EXCERPTED DATA

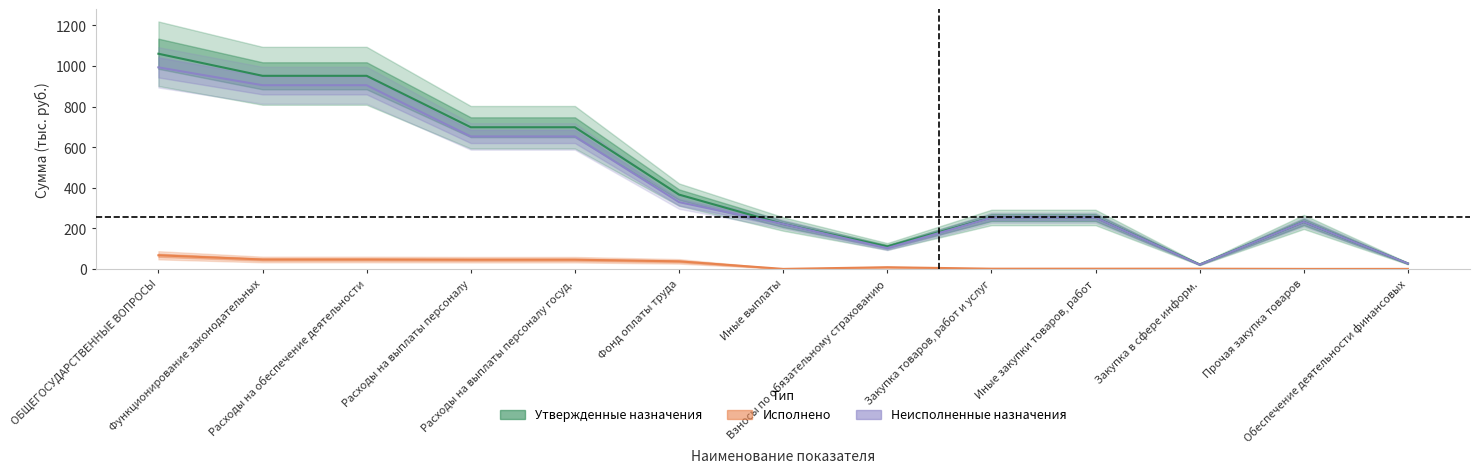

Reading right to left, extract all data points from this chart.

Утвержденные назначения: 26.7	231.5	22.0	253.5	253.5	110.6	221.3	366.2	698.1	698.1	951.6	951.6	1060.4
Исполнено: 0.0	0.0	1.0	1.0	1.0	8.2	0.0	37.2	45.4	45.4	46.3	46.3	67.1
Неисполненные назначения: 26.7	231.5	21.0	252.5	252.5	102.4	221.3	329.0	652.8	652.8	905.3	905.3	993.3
* * *
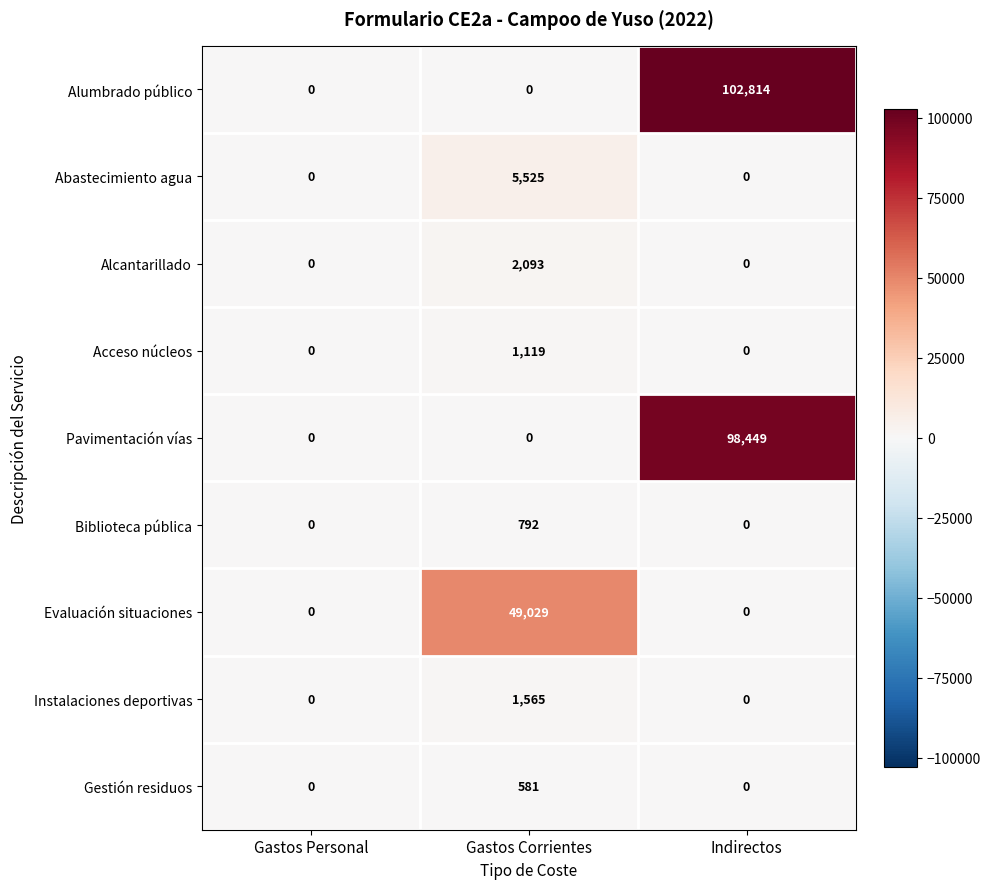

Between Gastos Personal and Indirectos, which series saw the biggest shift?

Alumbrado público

EXERCISE
Copy out everything from the line containing "Between Gastos Personal" down to the line containing "Alumbrado público", both lines included, keeping every character unchanged.

EXERCISE RESULT
Between Gastos Personal and Indirectos, which series saw the biggest shift?

Alumbrado público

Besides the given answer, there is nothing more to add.